I did a PRINT @CMD above so you can see the creation of the statistics code, for example:

CREATE STATISTICS [STATS_USER_GROUP_8_9_10_11]
ON [USER_GROUP] ([USR_OBJECT_ID],[GRP_OBJECT_ID],[CNTX_OBJECT_ID],[CNTX_CLASS_ID]) CREATE STATISTICS [STATS_USERS_1_2_3_10]
ON [USERS] ([OBJECT_ID],[CLASS_ID],[LOGIN],[FIRST_NAME])

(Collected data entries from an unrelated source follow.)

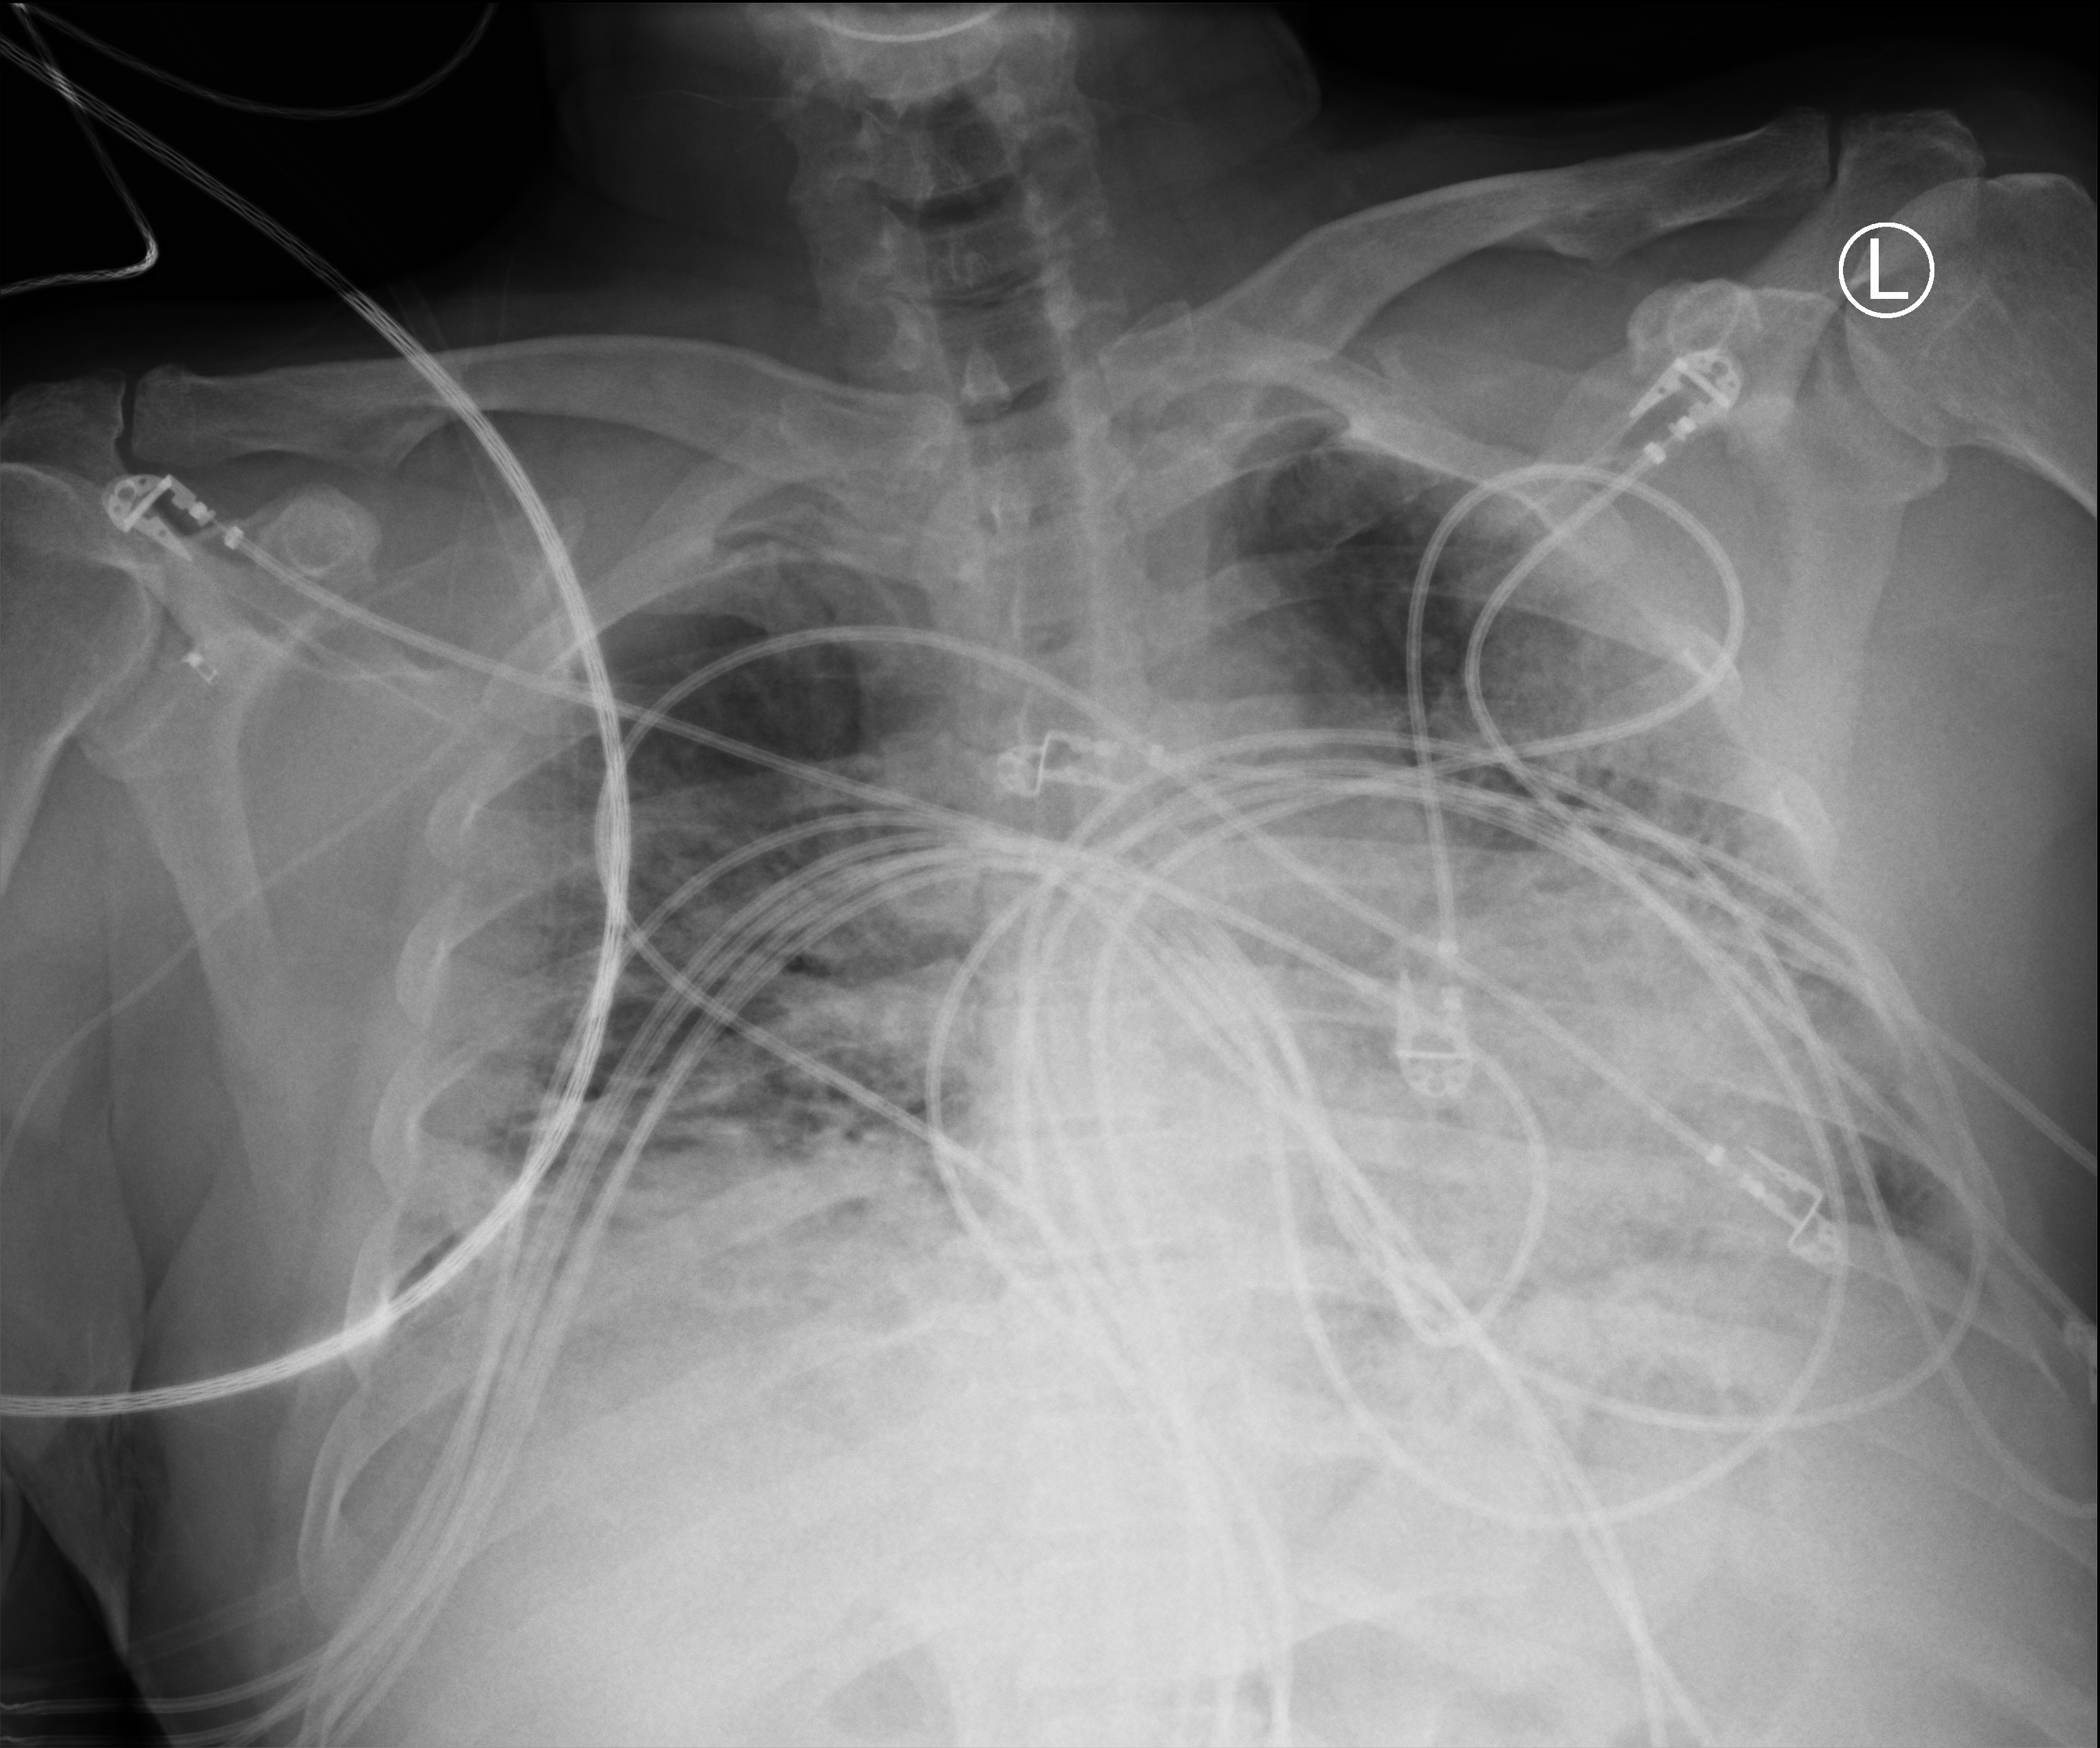
Bedside chest radiograph (computed radiography). Male patient hospitalised with COVID-19, age 18–59 years.
Admission-level facts for this patient (not findings on this image; timing relative to this image not recorded): smoking status (admission record): former.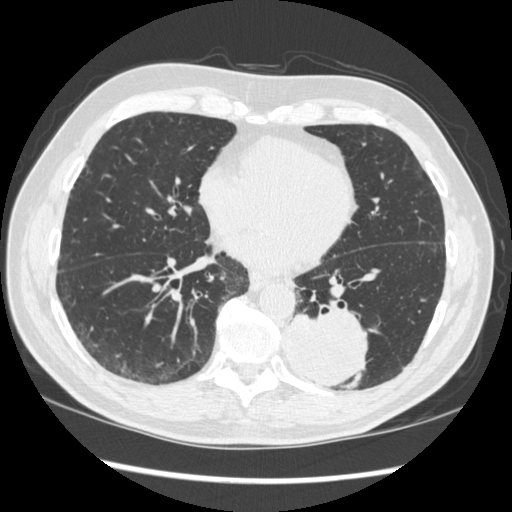
Axial slice from a low-dose chest CT screening exam. Baseline annual screen. Lung window (W 1500 / L -600 HU). 1.25 mm slice thickness. Slice 130 of 348 in the series. 512 × 512 image matrix, field of view 360 × 360 mm. Male participant, aged 72 years at enrolment. Current smoker at enrolment.
• Lesion marked by an expert reader, bounding box (x1, y1, x2, y2) in pixels: (271, 298, 375, 387).
• The screening reader recorded 2 non-calcified nodules or masses ≥4 mm on this exam; which of them this box marks is not recorded.
• Participant outcome: lung cancer diagnosed 37 days after this screen — squamous cell carcinoma, NOS, left lower lobe, stage IIIA (AJCC 6th edition), 60 mm at pathology.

For this database, a total of 291 statistics were added.

Summary

The above solution is a good solution but is likely not perfect. Some of the statistics are candidates for further optimization. For example, consider this set:

CREATE STATISTICS [STATS_TN_VIDEO_1_2_3_4_5_6_7_8_9_10_16] CREATE STATISTICS [STATS_TN_VIDEO_1_2_3_4_5_6_7_8_9_10_50] CREATE STATISTICS [STATS_TN_VIDEO_1_2_3_4_5_6_7_8_9_10_51] CREATE STATISTICS [STATS_TN_VIDEO_1_2_3_4_5_6_7_8_9_10_54] CREATE STATISTICS [STATS_TN_VIDEO_1_2_3_4_5_6_7_8_9_10_57] CREATE STATISTICS [STATS_TN_VIDEO_1_2_3_4_5_6_7_8_9_10_58]

Analysis and testing would reveal if dropping these 6 indexes and replacing them with one of the following would improve performance better:

  • [STATS_TN_VIDEO_1_2_3_4_5_6_7_8_9_10]
  • [STATS_TN_VIDEO_1_2_3_4_5_6_7_8_9_10_16_50_51_54_57_58]

There is a balance between the time spent improving performance and the performance gain, and common sense should be used.

A second item that I did not do was checking for indexes using the columns specified. The TSQL code above was already pushing the limit for complexity in a blog post.